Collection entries
┌──

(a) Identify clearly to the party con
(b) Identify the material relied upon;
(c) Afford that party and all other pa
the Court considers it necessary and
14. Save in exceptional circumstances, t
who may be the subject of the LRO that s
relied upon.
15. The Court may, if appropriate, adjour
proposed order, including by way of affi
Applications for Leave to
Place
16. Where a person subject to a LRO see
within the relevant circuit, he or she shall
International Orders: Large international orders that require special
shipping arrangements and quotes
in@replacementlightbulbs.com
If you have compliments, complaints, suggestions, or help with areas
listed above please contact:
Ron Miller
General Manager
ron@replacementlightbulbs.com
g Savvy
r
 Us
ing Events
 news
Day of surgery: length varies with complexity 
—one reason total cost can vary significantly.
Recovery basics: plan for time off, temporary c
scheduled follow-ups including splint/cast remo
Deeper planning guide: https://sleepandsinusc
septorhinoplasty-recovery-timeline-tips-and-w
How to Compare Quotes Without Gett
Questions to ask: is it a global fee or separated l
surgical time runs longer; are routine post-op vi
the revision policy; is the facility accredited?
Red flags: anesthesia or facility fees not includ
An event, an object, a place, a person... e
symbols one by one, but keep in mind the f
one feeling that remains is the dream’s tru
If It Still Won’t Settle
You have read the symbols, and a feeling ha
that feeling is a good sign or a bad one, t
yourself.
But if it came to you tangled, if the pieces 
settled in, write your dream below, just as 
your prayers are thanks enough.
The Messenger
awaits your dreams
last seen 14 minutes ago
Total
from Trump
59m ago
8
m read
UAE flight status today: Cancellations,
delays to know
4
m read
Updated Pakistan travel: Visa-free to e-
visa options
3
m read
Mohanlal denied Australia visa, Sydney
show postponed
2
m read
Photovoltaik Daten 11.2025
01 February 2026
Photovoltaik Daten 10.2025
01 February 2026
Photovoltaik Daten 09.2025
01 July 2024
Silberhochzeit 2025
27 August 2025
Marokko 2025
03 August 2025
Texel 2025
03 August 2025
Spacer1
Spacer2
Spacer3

└──
┌──

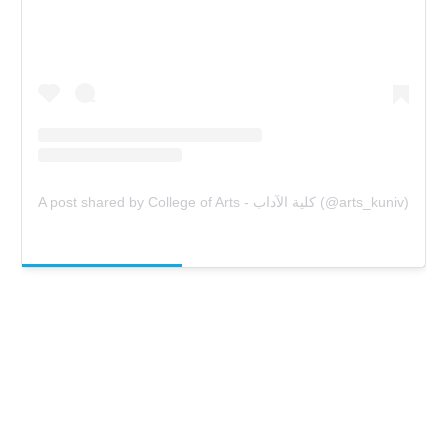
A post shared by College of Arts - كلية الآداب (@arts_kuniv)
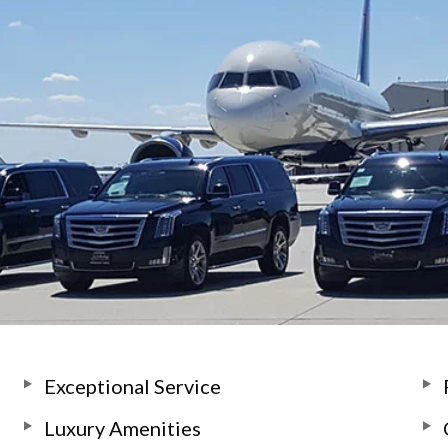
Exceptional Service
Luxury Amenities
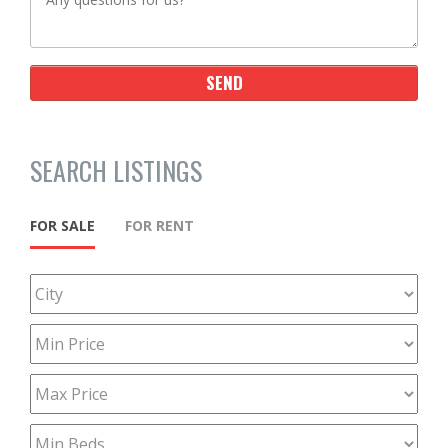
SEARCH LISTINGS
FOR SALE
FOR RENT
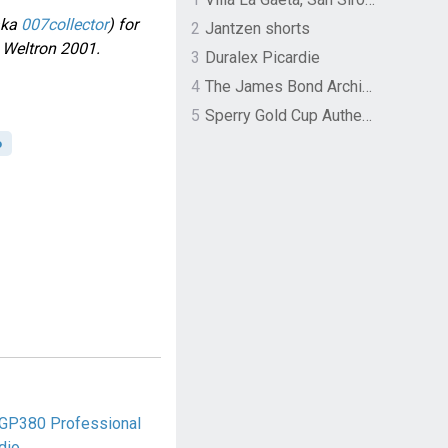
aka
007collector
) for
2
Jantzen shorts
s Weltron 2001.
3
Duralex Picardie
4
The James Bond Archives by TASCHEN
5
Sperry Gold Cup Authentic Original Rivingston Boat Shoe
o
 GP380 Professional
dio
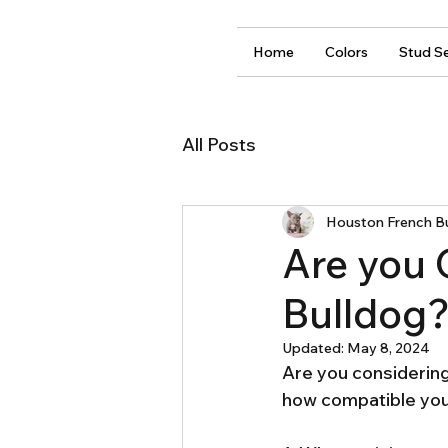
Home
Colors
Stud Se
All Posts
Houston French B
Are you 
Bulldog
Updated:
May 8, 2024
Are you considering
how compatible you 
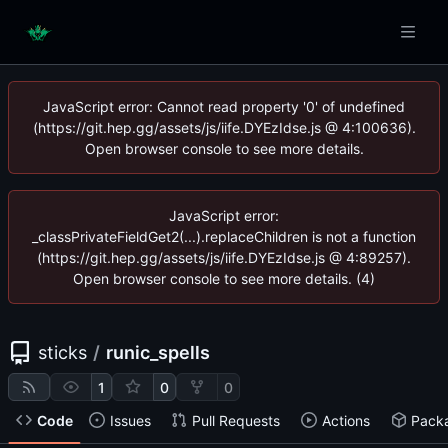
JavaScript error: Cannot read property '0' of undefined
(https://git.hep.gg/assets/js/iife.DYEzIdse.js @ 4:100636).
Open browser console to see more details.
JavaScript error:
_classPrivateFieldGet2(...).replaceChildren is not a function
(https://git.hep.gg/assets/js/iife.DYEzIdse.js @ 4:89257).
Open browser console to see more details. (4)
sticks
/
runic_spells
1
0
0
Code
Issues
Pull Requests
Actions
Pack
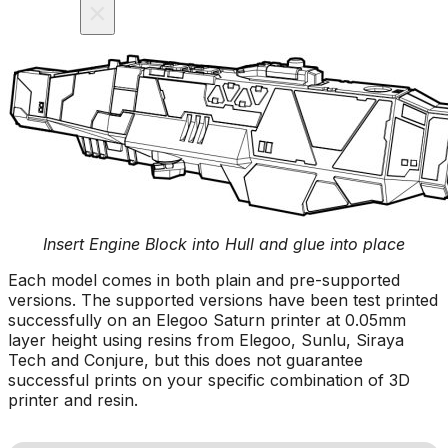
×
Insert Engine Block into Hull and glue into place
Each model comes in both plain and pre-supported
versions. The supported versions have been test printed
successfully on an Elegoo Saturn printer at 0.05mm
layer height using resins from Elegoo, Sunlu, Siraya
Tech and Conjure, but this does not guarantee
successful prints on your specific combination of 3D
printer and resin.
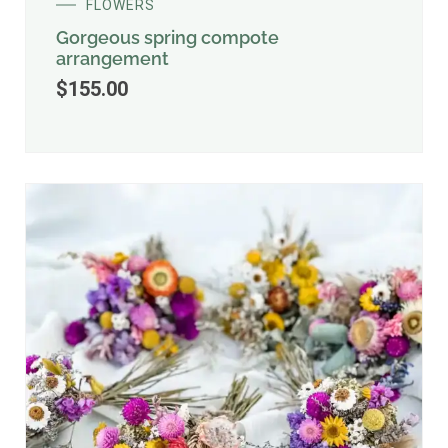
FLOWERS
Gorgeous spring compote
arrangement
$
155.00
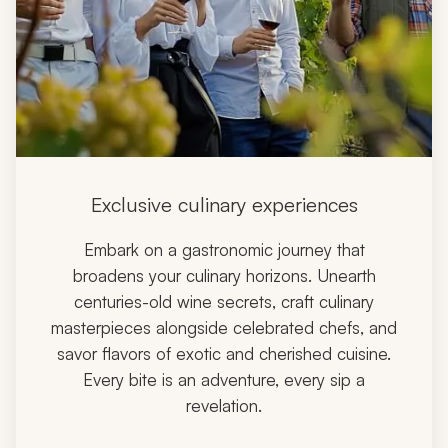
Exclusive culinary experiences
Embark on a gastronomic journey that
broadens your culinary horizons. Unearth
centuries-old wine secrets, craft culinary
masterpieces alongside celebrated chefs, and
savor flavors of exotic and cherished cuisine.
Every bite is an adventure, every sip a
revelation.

└──

**Exercise brief**. Every line above from the line with "broadens your culinary horizons. Unearth" to the line with "revelation." is wanted, ends included; write them out exactly and add no other line.

**Response to the task**.
broadens your culinary horizons. Unearth
centuries-old wine secrets, craft culinary
masterpieces alongside celebrated chefs, and
savor flavors of exotic and cherished cuisine.
Every bite is an adventure, every sip a
revelation.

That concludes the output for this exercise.